— start Passage —
Angular Velocity Problem — a Piston and a Crank

[JohnnyS]

Homework Statement

I have been set this question and I am struggling with parts b and c. I think I am nearly there but can't quite get over the line. Please could someone give me a nudge in the right direction.
[/B]
1. (a) For the mechanism shown in FIGURE 1 determine for the angle
θ = 45°:
(i) the velocity of the piston relative to the fixed point O (VBO)
(ii) the angular velocity of AB about point A (i.e. ωAB)
(iii) the acceleration of point B relative to A (aBA).

(b) Determine the value of the angle θ (measured from vertical) when:
(i) the velocity of point B = 0
(ii) the angular velocity of link AB a maximum.

(c) What is the maximum angular velocity of link AB?

The Attempt at a Solution

1i) VBO = 1.1 ms-1

ii) ωAB = 5.55 rads-1

iii) 13.6cm and 40.8ms-2

The above I am happy with my answers which is why I have not included all my calculations and diagrams. Below is my attempt at the remaining questions.

1b)i) When the velocity of B is 0 ms-1 the piston must be either fully extended or fully retracted.
Offset length = cos45° x 50mm
= 35.36mm

Rod length at full extension = 200mm + 50mm
= 250mm

sinØ1 = 35.36
250
= sin-1(0.14144)
Ø1 = 8.13°
Ø = 90° – Ø1
= 90 – 8.13

Ø = 81.87°

When the rod is fully retracted the angle will be 270° – 8.13° = 261.87°

1b)ii)The angular velocity of link AB will be at a maximum when it is perpendicular to either the fully retracted or fully extended rod. Ø = 90° + 8.13° = 98.13°

1b)iii)
— end Passage —
▸ **Work required**:
Reproduce the piston-and-crank thread above in full, changing no character of it.
— start Items —
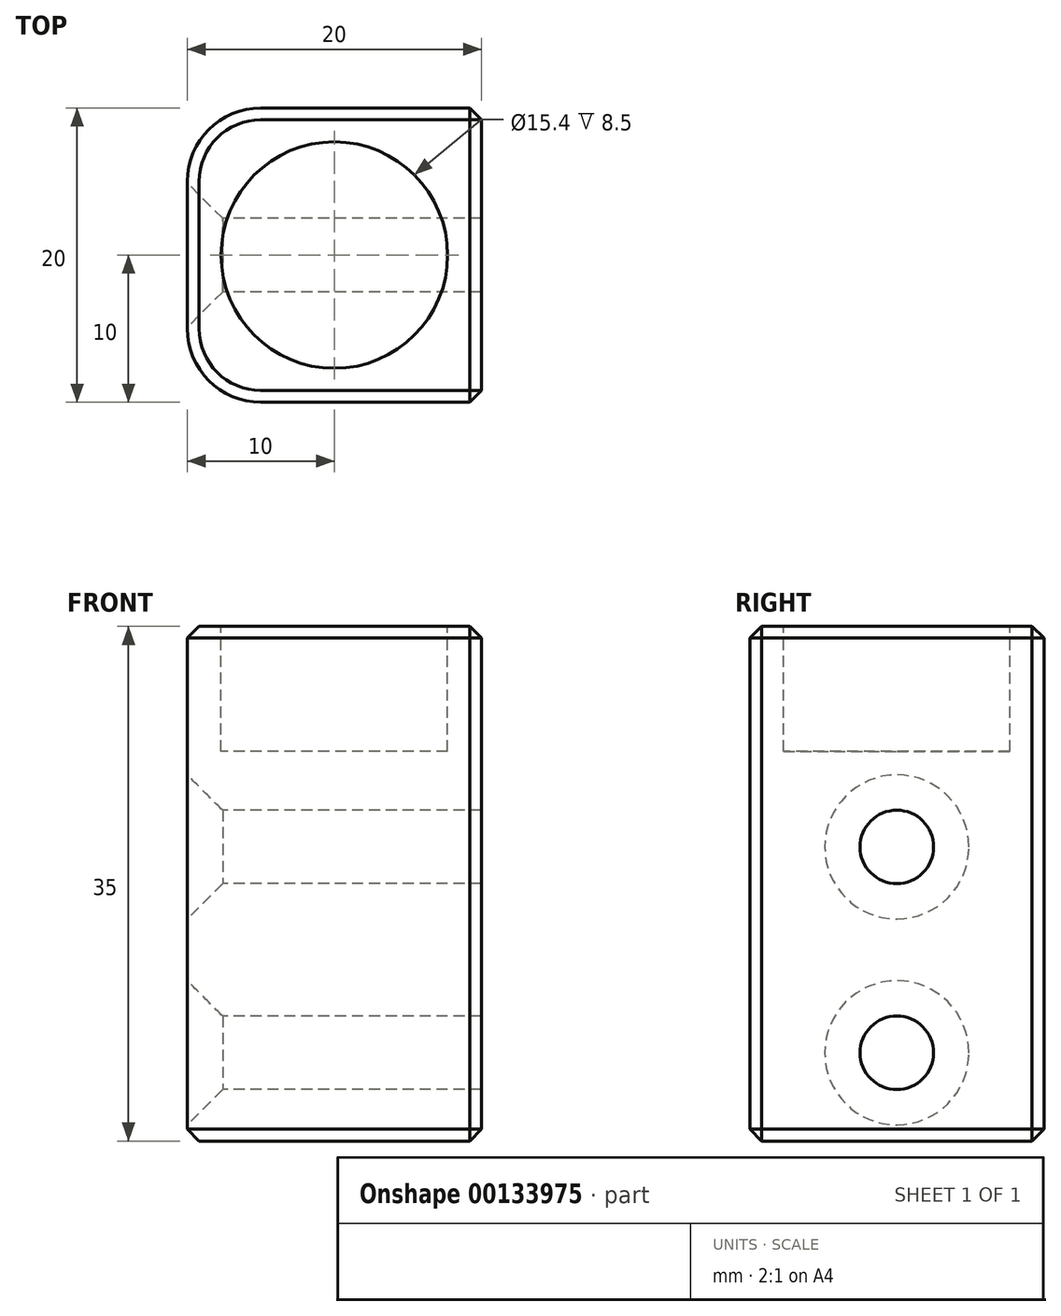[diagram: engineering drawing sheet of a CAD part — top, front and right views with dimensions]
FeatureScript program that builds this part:
annotation { "Feature Type Name" : "Feature", "Feature Type Description" : "" }
export const myFeature = defineFeature(function(context is Context, id is Id, definition is map)
    precondition{}
    {
        {
            var Q0;
            Q0=qCreatedBy(makeId("Top.planeOp"),FACE);
            var sketch = newSketch(context, id + "F0", { "sketchPlane" : qUnion([Q0])});
            skLineSegment(sketch, "E0.bottom", {"start": v(10, -10) * mm, "end": v(-10, -10) * mm});
            skLineSegment(sketch, "E0.top", {"start": v(10, 10) * mm, "end": v(-10, 10) * mm});
            skLineSegment(sketch, "E0.left", {"start": v(10, -10) * mm, "end": v(10, 10) * mm});
            skLineSegment(sketch, "E0.right", {"start": v(-10, -10) * mm, "end": v(-10, 10) * mm});
            skPoint(sketch, "E0.middle", {"position": v(0, 0) * mm});
            skSolve(sketch);
        }
        {
            var Q0;
            Q0 = qSketchRegion(id + "F0", true);
            extrude(context, id + "F1", {"entities" : qUnion([Q0]), "depth" : 35 * mm, "offsetDistance" : 25 * mm});
        }
        {
            var Q0;
            Q0=makeQuery(id+"F1.opExtrude","CAP_FACE",FACE,{"disambiguationData":[OSD([sQuery(id+"F0.wireOp",EDGE,"E0.bottom"),sQuery(id+"F0.wireOp",EDGE,"E0.top"),sQuery(id+"F0.wireOp",EDGE,"E0.left"),sQuery(id+"F0.wireOp",EDGE,"E0.right")])],"isStart":false});
            var sketch = newSketch(context, id + "F2", { "sketchPlane" : qUnion([Q0])});
            skCircle(sketch, "E1", {"center": v(0, 0) * mm, "radius": 7.7 * mm});
            skSolve(sketch);
        }
        {
            var Q0;
            Q0=makeQuery(id+"F2.imprint","IMPRINT",FACE,{"disambiguationData":[TD([[makeQuery(id+"F2.imprint","IMPRINT",EDGE,{"derivedFrom":sQuery(id+"F2.wireOp",EDGE,"E1")}),1.0]])]});
            extrude(context, id + "F3", {"entities" : qUnion([Q0]), "operationType" : NewBodyOperationType.REMOVE, "oppositeDirection" : true, "depth" : 8.5 * mm, "offsetDistance" : 25 * mm});
        }
        {
            var Q0;
            Q0=makeQuery(id+"F1.opExtrude","SWEPT_FACE",FACE,{"disambiguationData":[OSD([sQuery(id+"F0.wireOp",EDGE,"E0.right")])]});
            var sketch = newSketch(context, id + "F4", { "sketchPlane" : qUnion([Q0])});
            skPoint(sketch, "E2", {"position": v(0, 6) * mm});
            skPoint(sketch, "E3", {"position": v(0, 20) * mm});
            skSolve(sketch);
        }
        {
            var Q0;
            Q0=sQuery(id+"F4.wireOp",VERTEX,"E2");
            var Q1;
            Q1=sQuery(id+"F4.wireOp",VERTEX,"E3");
            var Q2;
            Q2=makeQuery(id+"F1.opExtrude","SWEPT_BODY",BODY,{"disambiguationData":[OSD([sQuery(id+"F0.wireOp",EDGE,"E0.bottom"),sQuery(id+"F0.wireOp",EDGE,"E0.top"),sQuery(id+"F0.wireOp",EDGE,"E0.left"),sQuery(id+"F0.wireOp",EDGE,"E0.right")])]});
            hole(context, id + "F5", {"style" : HoleStyle.C_SINK, "endStyle" : HoleEndStyle.THROUGH, "holeDiameter" : 5 * mm, "cSinkDiameter" : 9.8 * mm, "cSinkAngle" : 90 * degree, "majorDiameter" : 5 * mm, "isTappedThrough" : true, "tappedDepth" : 12 * mm, "tapClearance" : 3, "startFromSketch" : true, "locations" : qUnion([Q0, Q1]), "scope" : qUnion([Q2])});
        }
        {
            var Q0;
            Q0=makeQuery(id+"F1.opExtrude","SWEPT_EDGE",EDGE,{"disambiguationData":[OSD([sQuery(id+"F0.wireOp",EDGE,"E0.bottom"),sQuery(id+"F0.wireOp",EDGE,"E0.right")])]});
            var Q1;
            Q1=makeQuery(id+"F1.opExtrude","SWEPT_EDGE",EDGE,{"disambiguationData":[OSD([sQuery(id+"F0.wireOp",EDGE,"E0.top"),sQuery(id+"F0.wireOp",EDGE,"E0.right")])]});
            fillet(context, id + "F6", {"entities" : qUnion([Q0, Q1]), "radius" : 5 * mm, "tangentPropagation" : true, "allowEdgeOverflow" : false});
        }
        {
            var Q0;
            Q0=makeQuery(id+"F3.boolean.opBoolean","COPY",EDGE,{"derivedFrom":makeQuery(id+"F3.opExtrude","CAP_EDGE",EDGE,{"disambiguationData":[OSD([sQuery(id+"F2.wireOp",EDGE,"E1")])],"isStart":true})});
            var Q1;
            Q1=makeQuery(id+"F1.opExtrude","SWEPT_EDGE",EDGE,{"disambiguationData":[OSD([sQuery(id+"F0.wireOp",EDGE,"E0.bottom"),sQuery(id+"F0.wireOp",EDGE,"E0.left")])]});
            var Q2;
            Q2=makeQuery(id+"F1.opExtrude","SWEPT_EDGE",EDGE,{"disambiguationData":[OSD([sQuery(id+"F0.wireOp",EDGE,"E0.top"),sQuery(id+"F0.wireOp",EDGE,"E0.left")])]});
            var Q3;
            Q3=makeQuery(id+"F1.opExtrude","CAP_EDGE",EDGE,{"disambiguationData":[OSD([sQuery(id+"F0.wireOp",EDGE,"E0.top")])],"isStart":false});
            var Q4;
            Q4=makeQuery(id+"F1.opExtrude","CAP_EDGE",EDGE,{"disambiguationData":[OSD([sQuery(id+"F0.wireOp",EDGE,"E0.right")])],"isStart":false});
            var Q5;
            Q5=makeQuery(id+"F1.opExtrude","CAP_EDGE",EDGE,{"disambiguationData":[OSD([sQuery(id+"F0.wireOp",EDGE,"E0.left")])],"isStart":false});
            var Q6;
            Q6=makeQuery(id+"F1.opExtrude","CAP_EDGE",EDGE,{"disambiguationData":[OSD([sQuery(id+"F0.wireOp",EDGE,"E0.right")])],"isStart":true});
            var Q7;
            Q7=makeQuery(id+"F1.opExtrude","CAP_EDGE",EDGE,{"disambiguationData":[OSD([sQuery(id+"F0.wireOp",EDGE,"E0.top")])],"isStart":true});
            var Q8;
            Q8=makeQuery(id+"F1.opExtrude","CAP_EDGE",EDGE,{"disambiguationData":[OSD([sQuery(id+"F0.wireOp",EDGE,"E0.left")])],"isStart":true});
            var Q9;
            Q9=makeQuery(id+"F1.opExtrude","CAP_EDGE",EDGE,{"disambiguationData":[OSD([sQuery(id+"F0.wireOp",EDGE,"E0.bottom")])],"isStart":true});
            var Q10;
            Q10=makeQuery(id+"F1.opExtrude","CAP_EDGE",EDGE,{"disambiguationData":[OSD([sQuery(id+"F0.wireOp",EDGE,"E0.bottom")])],"isStart":false});
            var Q11;
            Q11=makeQuery(id+"F5.hole-1.boolean.opBoolean","INTERSECT",EDGE,{"derivedFrom":[makeQuery(id+"F1.opExtrude","SWEPT_FACE",FACE,{"disambiguationData":[OSD([sQuery(id+"F0.wireOp",EDGE,"E0.left")])]}),makeQuery(id+"F5.hole-1.opRevolve","SWEPT_FACE",FACE,{"disambiguationData":[OSD([sQuery(id+"F5.hole-1.sketch.wireOp",EDGE,"core_line_2")])]})]});
            var Q12;
            Q12=makeQuery(id+"F5.hole-0.boolean.opBoolean","INTERSECT",EDGE,{"derivedFrom":[makeQuery(id+"F1.opExtrude","SWEPT_FACE",FACE,{"disambiguationData":[OSD([sQuery(id+"F0.wireOp",EDGE,"E0.left")])]}),makeQuery(id+"F5.hole-0.opRevolve","SWEPT_FACE",FACE,{"disambiguationData":[OSD([sQuery(id+"F5.hole-0.sketch.wireOp",EDGE,"core_line_2")])]})]});
            chamfer(context, id + "F7", {"entities" : qUnion([Q0, Q1, Q2, Q3, Q4, Q5, Q6, Q7, Q8, Q9, Q10, Q11, Q12]), "width" : 0.8 * mm, "tangentPropagation" : true});
        }
    });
— end Items —
▸ **Finished exercise**:
Angular Velocity Problem — a Piston and a Crank

[JohnnyS]

Homework Statement

I have been set this question and I am struggling with parts b and c. I think I am nearly there but can't quite get over the line. Please could someone give me a nudge in the right direction.
[/B]
1. (a) For the mechanism shown in FIGURE 1 determine for the angle
θ = 45°:
(i) the velocity of the piston relative to the fixed point O (VBO)
(ii) the angular velocity of AB about point A (i.e. ωAB)
(iii) the acceleration of point B relative to A (aBA).

(b) Determine the value of the angle θ (measured from vertical) when:
(i) the velocity of point B = 0
(ii) the angular velocity of link AB a maximum.

(c) What is the maximum angular velocity of link AB?

The Attempt at a Solution

1i) VBO = 1.1 ms-1

ii) ωAB = 5.55 rads-1

iii) 13.6cm and 40.8ms-2

The above I am happy with my answers which is why I have not included all my calculations and diagrams. Below is my attempt at the remaining questions.

1b)i) When the velocity of B is 0 ms-1 the piston must be either fully extended or fully retracted.
Offset length = cos45° x 50mm
= 35.36mm

Rod length at full extension = 200mm + 50mm
= 250mm

sinØ1 = 35.36
250
= sin-1(0.14144)
Ø1 = 8.13°
Ø = 90° – Ø1
= 90 – 8.13

Ø = 81.87°

When the rod is fully retracted the angle will be 270° – 8.13° = 261.87°

1b)ii)The angular velocity of link AB will be at a maximum when it is perpendicular to either the fully retracted or fully extended rod. Ø = 90° + 8.13° = 98.13°

1b)iii)